According to legend, the Holy Roman Emperor Frederick II, who was intelligent (spoke six languages) and influential, also purportedly used cold-blooded methods to further his "scientific" inquiries. According to the Wikipedia entry:
[Frederick] was also alleged to have carried out a number of experiments on people. These experiments were recorded by the monk Salimbene di Adam (who despised Frederick) in his Chronicles. Amongst the experiments included shutting a prisoner up in a cask to see if the soul could be observed escaping though a hole in the cask when the prisoner died; feeding two prisoners, sending one out to hunt and the other to bed and then have them disemboweled to see which had digested their meal better; imprisoning children without any contact to see if they would develop a natural language.

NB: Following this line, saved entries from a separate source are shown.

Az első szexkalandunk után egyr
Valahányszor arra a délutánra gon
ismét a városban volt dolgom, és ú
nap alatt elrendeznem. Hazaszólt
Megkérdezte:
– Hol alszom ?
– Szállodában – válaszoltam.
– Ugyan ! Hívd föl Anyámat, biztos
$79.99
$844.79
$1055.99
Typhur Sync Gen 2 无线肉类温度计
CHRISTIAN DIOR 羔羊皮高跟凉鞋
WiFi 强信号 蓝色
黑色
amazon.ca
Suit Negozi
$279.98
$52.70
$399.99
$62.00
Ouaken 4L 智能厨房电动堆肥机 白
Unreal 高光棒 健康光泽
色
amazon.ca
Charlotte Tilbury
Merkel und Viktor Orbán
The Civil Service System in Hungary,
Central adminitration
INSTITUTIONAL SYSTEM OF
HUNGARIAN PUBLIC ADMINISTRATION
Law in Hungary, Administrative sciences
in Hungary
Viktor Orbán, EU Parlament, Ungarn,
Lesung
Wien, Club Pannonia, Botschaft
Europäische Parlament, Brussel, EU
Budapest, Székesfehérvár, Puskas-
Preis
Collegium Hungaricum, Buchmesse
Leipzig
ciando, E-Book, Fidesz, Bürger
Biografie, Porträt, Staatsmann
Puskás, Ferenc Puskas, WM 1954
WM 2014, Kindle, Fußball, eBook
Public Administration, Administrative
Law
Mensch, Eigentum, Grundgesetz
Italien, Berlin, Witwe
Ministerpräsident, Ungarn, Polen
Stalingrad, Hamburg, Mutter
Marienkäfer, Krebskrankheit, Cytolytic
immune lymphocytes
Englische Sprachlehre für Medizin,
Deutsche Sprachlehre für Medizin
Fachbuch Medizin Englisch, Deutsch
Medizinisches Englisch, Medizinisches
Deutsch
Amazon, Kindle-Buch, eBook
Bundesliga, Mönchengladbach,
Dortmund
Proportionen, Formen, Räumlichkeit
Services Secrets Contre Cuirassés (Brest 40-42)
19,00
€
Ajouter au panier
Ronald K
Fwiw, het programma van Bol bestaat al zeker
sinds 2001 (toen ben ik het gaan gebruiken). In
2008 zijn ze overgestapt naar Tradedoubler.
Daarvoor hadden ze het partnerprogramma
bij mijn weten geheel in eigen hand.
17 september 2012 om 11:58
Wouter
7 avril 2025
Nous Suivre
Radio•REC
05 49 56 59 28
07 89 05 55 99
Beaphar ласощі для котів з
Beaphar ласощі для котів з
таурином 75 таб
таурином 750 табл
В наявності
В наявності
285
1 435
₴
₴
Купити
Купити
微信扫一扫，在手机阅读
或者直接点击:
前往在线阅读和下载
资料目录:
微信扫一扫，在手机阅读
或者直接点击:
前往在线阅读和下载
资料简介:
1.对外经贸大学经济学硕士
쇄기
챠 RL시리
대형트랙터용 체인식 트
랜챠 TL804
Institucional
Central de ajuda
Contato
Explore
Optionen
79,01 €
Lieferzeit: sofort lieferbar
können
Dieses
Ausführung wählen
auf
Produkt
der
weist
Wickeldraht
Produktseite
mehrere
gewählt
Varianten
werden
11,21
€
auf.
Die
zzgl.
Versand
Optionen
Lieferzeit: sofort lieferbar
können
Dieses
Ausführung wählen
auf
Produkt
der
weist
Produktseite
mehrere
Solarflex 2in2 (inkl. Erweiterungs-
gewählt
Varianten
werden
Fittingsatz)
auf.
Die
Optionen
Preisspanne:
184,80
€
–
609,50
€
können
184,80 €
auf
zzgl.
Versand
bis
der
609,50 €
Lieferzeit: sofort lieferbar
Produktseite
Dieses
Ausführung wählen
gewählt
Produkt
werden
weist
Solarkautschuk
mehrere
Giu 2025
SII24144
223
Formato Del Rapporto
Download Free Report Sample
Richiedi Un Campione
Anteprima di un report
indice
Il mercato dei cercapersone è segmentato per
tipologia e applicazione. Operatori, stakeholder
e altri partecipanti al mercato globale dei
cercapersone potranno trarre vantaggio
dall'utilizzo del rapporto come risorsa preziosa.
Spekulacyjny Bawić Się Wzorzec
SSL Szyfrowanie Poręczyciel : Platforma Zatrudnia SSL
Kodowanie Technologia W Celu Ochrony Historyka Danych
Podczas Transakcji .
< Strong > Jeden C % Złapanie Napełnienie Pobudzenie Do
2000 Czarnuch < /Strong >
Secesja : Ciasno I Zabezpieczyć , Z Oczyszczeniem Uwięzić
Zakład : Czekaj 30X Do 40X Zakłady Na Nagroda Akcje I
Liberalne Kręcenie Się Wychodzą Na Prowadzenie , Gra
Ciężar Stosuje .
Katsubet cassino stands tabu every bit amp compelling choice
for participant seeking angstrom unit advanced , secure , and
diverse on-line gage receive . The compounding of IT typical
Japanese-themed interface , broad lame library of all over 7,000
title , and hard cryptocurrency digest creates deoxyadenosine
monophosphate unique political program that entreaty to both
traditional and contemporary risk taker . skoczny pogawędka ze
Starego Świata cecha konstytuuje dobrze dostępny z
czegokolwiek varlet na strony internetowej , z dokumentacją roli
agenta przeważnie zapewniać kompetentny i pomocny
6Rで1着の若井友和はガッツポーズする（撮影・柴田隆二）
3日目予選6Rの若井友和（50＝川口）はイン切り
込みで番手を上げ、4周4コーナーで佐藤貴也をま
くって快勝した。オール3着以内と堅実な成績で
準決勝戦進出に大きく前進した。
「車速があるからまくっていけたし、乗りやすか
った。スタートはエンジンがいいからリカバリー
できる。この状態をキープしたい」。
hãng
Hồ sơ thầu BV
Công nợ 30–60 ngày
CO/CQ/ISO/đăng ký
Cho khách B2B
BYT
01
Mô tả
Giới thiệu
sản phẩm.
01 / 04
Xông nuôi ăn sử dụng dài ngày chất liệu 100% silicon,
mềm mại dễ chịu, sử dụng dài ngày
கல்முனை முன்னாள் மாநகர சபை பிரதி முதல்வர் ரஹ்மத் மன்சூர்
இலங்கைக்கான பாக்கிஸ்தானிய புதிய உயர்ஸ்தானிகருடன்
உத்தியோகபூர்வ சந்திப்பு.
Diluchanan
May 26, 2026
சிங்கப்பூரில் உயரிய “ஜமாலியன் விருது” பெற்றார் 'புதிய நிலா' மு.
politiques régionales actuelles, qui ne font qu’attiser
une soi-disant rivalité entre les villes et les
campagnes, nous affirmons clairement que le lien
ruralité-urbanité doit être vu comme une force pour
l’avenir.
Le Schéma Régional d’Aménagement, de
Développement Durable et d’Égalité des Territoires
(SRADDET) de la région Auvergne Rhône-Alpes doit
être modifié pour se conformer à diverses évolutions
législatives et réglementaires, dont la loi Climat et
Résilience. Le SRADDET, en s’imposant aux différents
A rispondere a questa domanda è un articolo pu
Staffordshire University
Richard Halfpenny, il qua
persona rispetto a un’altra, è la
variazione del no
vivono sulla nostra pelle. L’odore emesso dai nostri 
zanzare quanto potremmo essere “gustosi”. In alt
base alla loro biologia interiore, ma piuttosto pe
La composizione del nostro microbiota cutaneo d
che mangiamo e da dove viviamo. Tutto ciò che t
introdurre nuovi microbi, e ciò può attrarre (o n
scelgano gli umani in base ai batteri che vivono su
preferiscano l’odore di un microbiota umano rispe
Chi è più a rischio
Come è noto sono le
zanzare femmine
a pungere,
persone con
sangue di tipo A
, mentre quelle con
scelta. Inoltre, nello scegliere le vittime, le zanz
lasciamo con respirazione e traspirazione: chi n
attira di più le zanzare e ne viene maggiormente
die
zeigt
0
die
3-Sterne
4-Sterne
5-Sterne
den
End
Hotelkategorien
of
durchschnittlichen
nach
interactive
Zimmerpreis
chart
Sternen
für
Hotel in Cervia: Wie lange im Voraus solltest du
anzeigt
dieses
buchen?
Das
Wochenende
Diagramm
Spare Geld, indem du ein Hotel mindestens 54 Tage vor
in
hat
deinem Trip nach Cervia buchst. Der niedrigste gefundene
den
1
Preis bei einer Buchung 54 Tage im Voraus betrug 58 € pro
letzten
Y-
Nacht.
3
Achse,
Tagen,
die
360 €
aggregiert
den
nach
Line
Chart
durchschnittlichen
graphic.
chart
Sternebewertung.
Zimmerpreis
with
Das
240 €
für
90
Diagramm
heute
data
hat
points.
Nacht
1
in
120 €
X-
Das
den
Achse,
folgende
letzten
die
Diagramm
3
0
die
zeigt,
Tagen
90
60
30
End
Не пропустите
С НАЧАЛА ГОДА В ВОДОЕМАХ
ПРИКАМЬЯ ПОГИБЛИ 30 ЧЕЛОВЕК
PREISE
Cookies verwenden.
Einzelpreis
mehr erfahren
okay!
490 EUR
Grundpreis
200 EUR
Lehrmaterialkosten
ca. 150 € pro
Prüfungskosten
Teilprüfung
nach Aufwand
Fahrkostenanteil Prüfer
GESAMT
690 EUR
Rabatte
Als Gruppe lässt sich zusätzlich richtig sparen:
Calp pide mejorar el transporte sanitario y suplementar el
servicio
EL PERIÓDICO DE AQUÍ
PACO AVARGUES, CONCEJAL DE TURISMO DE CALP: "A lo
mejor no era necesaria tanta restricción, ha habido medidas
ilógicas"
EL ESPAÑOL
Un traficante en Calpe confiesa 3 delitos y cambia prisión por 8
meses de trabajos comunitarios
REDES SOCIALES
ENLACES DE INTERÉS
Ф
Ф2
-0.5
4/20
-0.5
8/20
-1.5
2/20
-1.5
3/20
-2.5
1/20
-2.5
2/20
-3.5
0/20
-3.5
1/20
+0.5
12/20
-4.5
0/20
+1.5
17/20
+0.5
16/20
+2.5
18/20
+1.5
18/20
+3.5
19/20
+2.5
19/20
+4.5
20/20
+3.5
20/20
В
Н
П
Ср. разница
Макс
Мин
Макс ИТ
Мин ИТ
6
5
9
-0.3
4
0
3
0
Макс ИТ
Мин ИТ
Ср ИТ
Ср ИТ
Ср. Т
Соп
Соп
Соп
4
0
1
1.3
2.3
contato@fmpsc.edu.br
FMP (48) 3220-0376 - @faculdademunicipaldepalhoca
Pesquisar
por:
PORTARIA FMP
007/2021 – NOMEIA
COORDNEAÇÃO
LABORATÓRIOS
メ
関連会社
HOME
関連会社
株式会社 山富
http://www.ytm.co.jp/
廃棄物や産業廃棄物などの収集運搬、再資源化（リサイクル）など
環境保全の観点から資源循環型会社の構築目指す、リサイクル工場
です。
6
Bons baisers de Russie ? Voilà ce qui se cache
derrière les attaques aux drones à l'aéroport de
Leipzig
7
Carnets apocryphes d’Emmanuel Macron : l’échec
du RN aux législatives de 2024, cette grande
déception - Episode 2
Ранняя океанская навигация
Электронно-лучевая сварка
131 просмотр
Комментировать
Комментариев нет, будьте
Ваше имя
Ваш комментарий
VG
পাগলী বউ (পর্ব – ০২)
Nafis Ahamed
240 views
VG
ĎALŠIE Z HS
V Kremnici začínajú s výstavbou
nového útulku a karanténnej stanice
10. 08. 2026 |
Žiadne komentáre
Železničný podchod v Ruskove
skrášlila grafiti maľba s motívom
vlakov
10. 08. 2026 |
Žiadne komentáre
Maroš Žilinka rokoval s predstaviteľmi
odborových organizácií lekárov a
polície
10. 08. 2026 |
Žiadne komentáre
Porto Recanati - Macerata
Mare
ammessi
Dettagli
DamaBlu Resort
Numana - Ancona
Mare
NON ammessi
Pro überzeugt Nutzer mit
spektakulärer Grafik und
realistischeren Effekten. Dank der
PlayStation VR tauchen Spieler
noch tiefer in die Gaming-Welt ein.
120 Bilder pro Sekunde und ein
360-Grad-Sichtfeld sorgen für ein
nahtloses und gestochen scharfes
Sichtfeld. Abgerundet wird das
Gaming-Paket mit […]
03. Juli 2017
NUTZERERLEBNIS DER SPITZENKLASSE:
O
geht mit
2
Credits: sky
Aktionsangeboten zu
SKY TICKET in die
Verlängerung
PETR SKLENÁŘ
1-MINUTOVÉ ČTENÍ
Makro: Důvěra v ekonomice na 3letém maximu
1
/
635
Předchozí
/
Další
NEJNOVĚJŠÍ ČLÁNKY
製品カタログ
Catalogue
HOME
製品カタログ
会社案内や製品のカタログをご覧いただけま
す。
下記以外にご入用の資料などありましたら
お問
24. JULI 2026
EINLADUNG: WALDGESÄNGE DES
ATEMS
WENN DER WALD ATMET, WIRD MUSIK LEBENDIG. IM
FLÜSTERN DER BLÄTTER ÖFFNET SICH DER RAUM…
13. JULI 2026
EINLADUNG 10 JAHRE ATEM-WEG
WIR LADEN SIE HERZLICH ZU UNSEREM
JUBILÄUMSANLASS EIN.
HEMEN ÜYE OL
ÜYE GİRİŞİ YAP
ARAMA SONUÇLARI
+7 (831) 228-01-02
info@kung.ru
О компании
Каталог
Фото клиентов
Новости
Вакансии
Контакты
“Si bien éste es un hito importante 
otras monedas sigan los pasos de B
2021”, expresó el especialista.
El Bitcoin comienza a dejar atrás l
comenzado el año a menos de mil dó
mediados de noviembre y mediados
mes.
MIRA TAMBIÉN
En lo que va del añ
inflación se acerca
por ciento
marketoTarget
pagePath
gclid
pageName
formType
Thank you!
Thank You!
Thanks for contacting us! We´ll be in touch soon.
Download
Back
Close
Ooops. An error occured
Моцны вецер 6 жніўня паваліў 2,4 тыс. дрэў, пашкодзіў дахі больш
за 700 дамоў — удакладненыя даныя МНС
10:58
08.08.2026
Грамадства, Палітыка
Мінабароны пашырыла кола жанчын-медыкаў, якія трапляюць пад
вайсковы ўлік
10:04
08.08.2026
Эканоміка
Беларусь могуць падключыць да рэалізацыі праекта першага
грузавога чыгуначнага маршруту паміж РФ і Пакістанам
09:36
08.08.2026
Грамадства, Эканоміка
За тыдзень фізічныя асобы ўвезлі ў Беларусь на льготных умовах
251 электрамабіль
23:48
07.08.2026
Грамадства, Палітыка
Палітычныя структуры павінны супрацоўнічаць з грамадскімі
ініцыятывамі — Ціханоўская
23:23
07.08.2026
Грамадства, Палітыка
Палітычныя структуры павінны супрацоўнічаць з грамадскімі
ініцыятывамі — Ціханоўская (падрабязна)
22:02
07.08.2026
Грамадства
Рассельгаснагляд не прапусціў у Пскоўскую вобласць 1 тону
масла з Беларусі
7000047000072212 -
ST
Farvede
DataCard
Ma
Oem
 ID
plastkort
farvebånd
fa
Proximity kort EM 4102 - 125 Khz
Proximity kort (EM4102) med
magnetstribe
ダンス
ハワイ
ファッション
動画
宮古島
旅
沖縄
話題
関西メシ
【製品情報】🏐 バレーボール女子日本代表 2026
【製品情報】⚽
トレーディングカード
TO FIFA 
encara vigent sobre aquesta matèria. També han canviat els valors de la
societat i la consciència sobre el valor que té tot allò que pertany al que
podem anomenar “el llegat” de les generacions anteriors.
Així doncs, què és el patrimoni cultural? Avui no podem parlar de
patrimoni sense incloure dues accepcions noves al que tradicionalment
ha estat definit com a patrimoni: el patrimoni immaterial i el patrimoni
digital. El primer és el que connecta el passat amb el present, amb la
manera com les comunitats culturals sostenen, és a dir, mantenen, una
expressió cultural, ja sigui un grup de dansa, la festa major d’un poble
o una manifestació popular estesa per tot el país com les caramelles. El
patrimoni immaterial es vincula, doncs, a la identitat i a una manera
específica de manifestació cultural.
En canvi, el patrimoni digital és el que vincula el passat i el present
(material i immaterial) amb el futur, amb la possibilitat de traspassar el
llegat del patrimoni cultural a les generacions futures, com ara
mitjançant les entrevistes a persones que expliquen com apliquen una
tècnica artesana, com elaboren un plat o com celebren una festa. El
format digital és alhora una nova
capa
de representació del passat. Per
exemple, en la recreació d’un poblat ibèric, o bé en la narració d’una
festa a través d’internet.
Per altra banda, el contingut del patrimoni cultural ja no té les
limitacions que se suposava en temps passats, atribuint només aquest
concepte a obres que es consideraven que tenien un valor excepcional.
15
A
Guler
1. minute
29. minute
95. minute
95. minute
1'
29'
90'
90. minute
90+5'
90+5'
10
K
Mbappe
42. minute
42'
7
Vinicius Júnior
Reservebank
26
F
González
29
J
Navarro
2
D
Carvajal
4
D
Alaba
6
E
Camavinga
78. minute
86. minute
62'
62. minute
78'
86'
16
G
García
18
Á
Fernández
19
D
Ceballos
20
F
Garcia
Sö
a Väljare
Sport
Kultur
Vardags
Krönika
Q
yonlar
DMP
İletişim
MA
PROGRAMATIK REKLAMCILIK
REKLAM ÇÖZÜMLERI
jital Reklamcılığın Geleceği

I've read this elsewhere long ago, and as there isn't too much information about Frederick, I'm wondering if anyone can point to a definitive source. Certainly Salimbene di Adam might have had an axe to grind, but the consistency of the accounts makes them seem believable and, given the character of Frederick (his belief in reason, his winning of Jerusalem by treaty rather than by war), which points to an unconventional mind that was unhobbled by conventional restraints.
Can anyone clarify this issue? Was Frederick a real monster or someone who had been given the 13th century version of a swift-boating by the Church he defied?